Hacker Discovered Seven Zero-Day Exploits to Hack iPhone Camera

BY Rajesh Pandey

Published 3 Apr 2020

Security engineer and hacker Ryan Pickren found seven zero-day vulnerabilities in Safari and was able to construct a kill chain using just three of them to hack the iPhone camera successfully. The vulnerabilities also affected the MacBook’s camera.

In December 2019, Pickren decided to prod into Safari for iOS and macOS and “hammer the browser with obscure corner cases” in hopes to discover some weird behavior. He focused particularly on the camera model, which despite being “pretty intense,” had some security loopholes

To cut a very long and technical story short: Pickren found a total of seven zero-day vulnerabilities in Safari (CVE-2020-3852, CVE-2020-3864, CVE-2020-3865, CVE-2020-3885, CVE-2020-3887, CVE-2020-9784, & CVE-2020-9787) of which three could be used in the camera hacking kill chain. The vulnerabilities involved the way that Safari parsed Uniform Resource Identifiers, managed web origins and initialized secure contexts. Yes, this involved tricking a user into visiting a malicious website. Still, that website could then directly access the camera provided it had previously trusted a video conferencing site such as Zoom, for example.

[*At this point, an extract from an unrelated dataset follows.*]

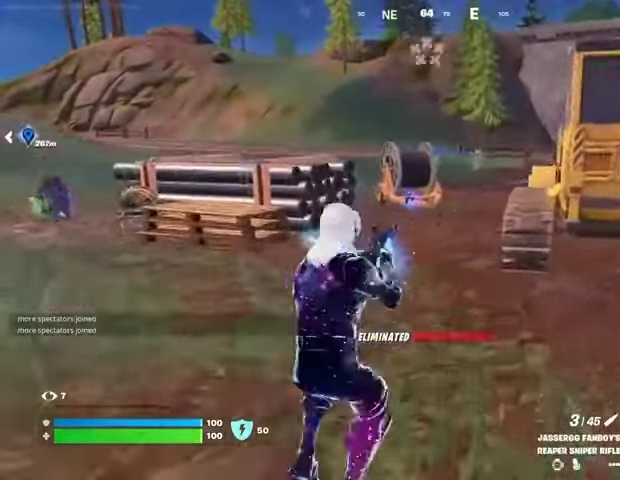
{"buttons": [], "left_stick": "up", "right_stick": "center", "events": [[267, "CROSS", "down"], [267, "left_stick", "up"], [300, "CROSS", "up"]]}
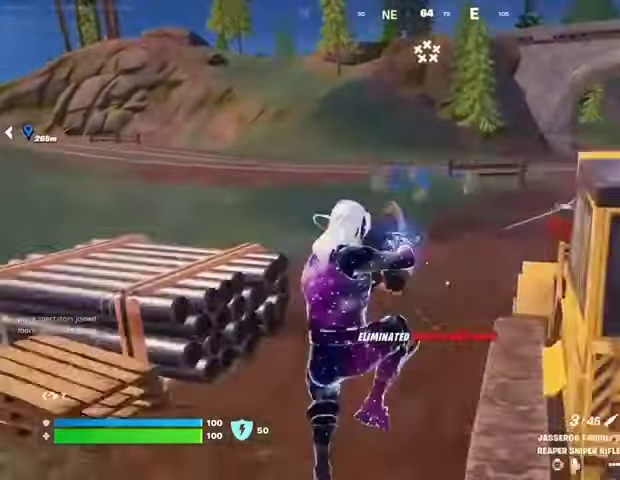
{"buttons": [], "left_stick": "up", "right_stick": "center", "events": [[100, "right_stick", "right"], [167, "right_stick", "center"]]}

Pickren reported the issues to Apple in mid-December through the company’s Bug Bounty program. Apple validated all the seven bugs and shipped a fix for the 3-bug camera kill chain in Safari 13.0.5 update which was released on January 28. The remaining four vulnerabilities were less severe and fixed by Apple in the Safari 13.1 release on March 24. Apple paid Pickren $75,000 for discovering these vulnerabilities.

“I really enjoyed working with the Apple product security team when reporting these issues,” Pickren told Forbes, “the new bounty program is absolutely going to help secure products and protect customers. I’m really excited that Apple embraced the help of the security research community.”

As Pickren himself puts it, the most important takeaway from the security vulnerability is that “users should never feel totally confident that their camera is secure” irrespective of which OS or device they are using.